What is needed: From the entries that follow, copy every line with the word "ChatGPT".

Collected data:

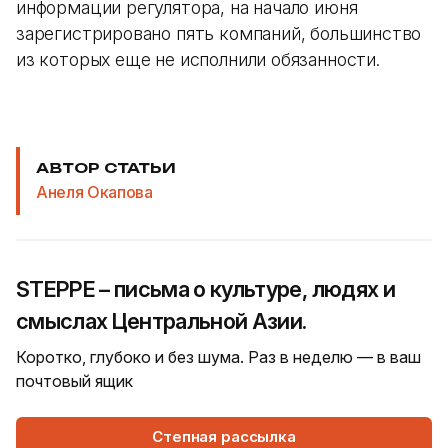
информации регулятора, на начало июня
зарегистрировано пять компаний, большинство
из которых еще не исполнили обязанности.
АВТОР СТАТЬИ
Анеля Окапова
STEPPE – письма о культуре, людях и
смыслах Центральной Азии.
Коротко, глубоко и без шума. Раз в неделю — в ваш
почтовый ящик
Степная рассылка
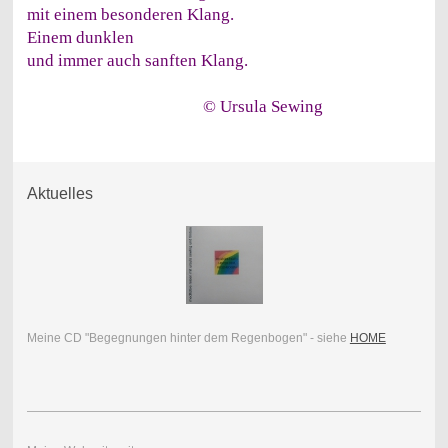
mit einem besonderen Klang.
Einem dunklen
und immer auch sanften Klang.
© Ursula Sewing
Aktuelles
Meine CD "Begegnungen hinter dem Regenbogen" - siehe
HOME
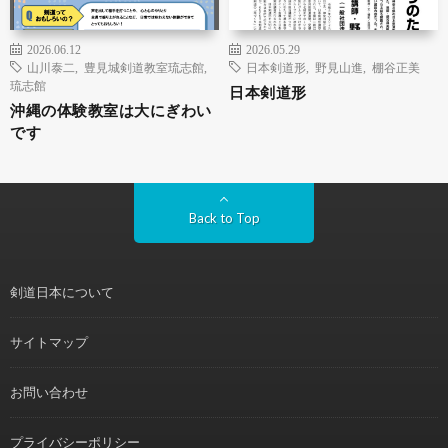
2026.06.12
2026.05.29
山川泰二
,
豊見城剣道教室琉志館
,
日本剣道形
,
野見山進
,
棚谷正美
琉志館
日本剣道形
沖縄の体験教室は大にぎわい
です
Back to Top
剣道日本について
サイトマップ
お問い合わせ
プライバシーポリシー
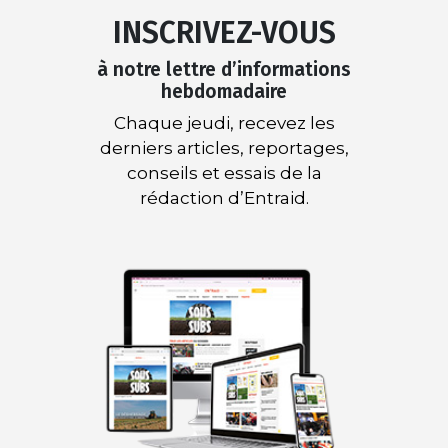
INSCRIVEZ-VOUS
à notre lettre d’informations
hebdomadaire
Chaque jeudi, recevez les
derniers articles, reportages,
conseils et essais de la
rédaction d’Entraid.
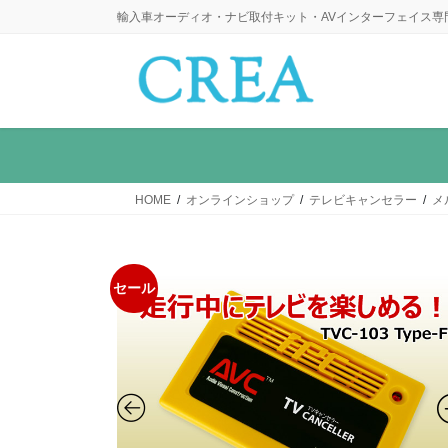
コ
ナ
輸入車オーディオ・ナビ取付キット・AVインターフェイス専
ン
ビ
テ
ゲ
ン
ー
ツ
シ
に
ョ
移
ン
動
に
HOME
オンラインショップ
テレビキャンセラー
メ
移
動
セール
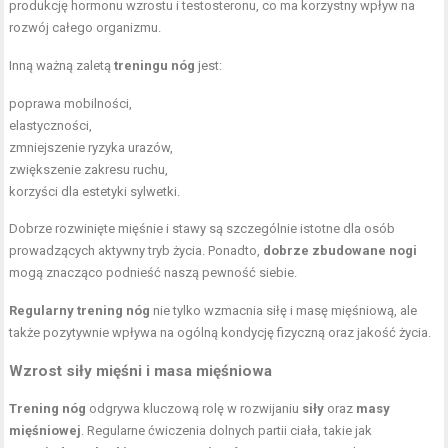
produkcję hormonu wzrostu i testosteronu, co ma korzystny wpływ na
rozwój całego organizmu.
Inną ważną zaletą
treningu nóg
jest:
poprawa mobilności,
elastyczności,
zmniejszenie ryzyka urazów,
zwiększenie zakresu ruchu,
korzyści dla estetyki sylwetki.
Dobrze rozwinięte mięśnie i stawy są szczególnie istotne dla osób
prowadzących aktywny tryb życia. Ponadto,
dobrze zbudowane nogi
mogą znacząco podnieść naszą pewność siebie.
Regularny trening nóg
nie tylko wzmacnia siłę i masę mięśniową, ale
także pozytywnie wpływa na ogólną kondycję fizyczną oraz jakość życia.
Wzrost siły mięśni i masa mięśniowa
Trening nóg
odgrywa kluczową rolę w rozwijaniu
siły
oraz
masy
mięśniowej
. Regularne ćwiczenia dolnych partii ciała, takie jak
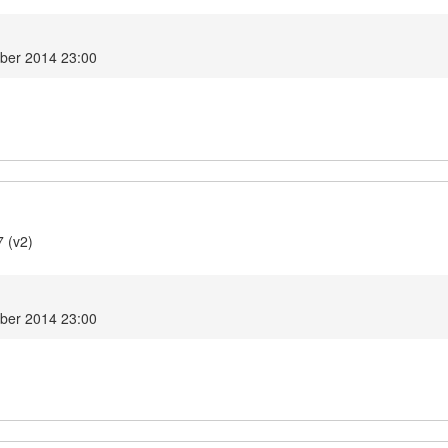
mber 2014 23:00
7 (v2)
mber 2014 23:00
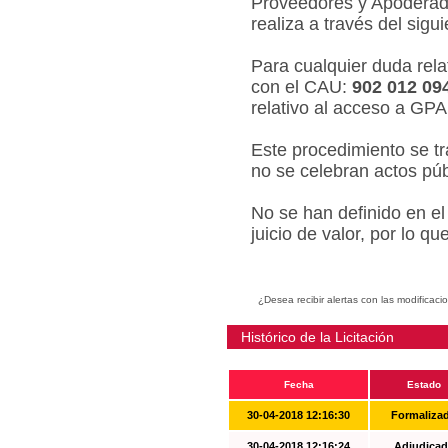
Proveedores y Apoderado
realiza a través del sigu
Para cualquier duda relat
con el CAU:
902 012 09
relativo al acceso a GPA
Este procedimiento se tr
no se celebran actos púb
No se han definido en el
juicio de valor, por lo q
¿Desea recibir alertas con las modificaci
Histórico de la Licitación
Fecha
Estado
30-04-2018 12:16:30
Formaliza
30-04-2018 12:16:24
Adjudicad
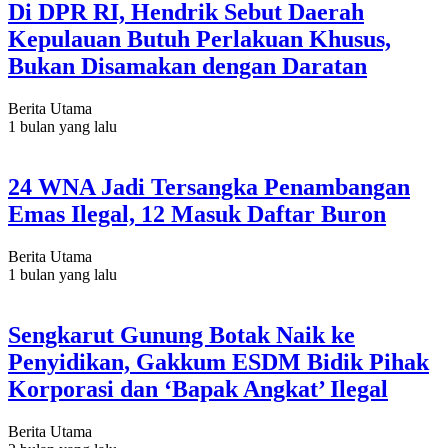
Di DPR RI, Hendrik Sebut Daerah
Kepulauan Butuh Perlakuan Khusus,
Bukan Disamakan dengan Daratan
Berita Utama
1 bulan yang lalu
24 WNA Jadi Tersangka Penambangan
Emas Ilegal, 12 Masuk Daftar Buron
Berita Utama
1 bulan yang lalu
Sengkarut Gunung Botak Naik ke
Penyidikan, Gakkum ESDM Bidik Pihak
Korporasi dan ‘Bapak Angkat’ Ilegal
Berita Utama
* * *
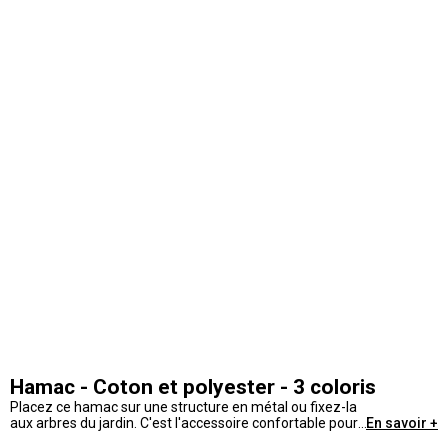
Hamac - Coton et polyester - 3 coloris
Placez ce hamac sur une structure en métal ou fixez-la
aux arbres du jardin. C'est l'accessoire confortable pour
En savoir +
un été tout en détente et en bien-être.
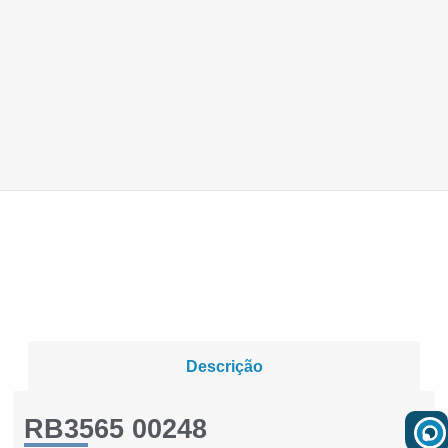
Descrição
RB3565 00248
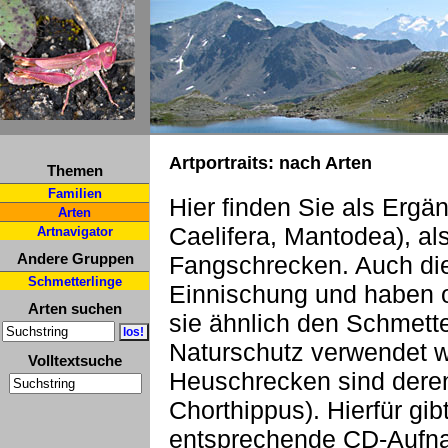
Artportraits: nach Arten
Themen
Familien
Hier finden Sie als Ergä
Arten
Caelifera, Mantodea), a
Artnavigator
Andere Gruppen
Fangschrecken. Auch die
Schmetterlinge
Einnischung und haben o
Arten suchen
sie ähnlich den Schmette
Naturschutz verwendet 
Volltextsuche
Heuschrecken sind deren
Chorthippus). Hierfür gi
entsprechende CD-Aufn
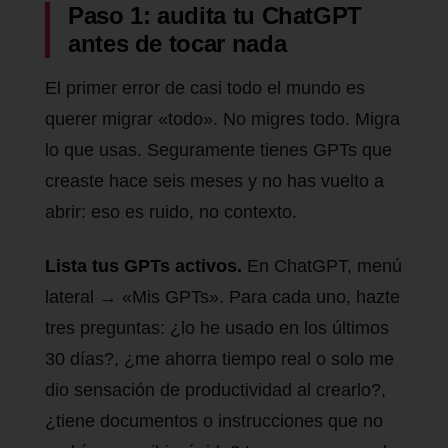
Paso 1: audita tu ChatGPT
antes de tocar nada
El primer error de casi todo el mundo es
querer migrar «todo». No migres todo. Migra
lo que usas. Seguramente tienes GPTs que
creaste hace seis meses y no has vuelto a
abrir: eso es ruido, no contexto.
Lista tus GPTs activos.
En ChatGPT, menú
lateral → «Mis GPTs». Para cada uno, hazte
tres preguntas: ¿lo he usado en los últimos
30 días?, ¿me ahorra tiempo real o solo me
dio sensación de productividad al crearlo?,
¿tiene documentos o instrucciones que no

Written answer:
Paso 1: audita tu ChatGPT
En ChatGPT, menú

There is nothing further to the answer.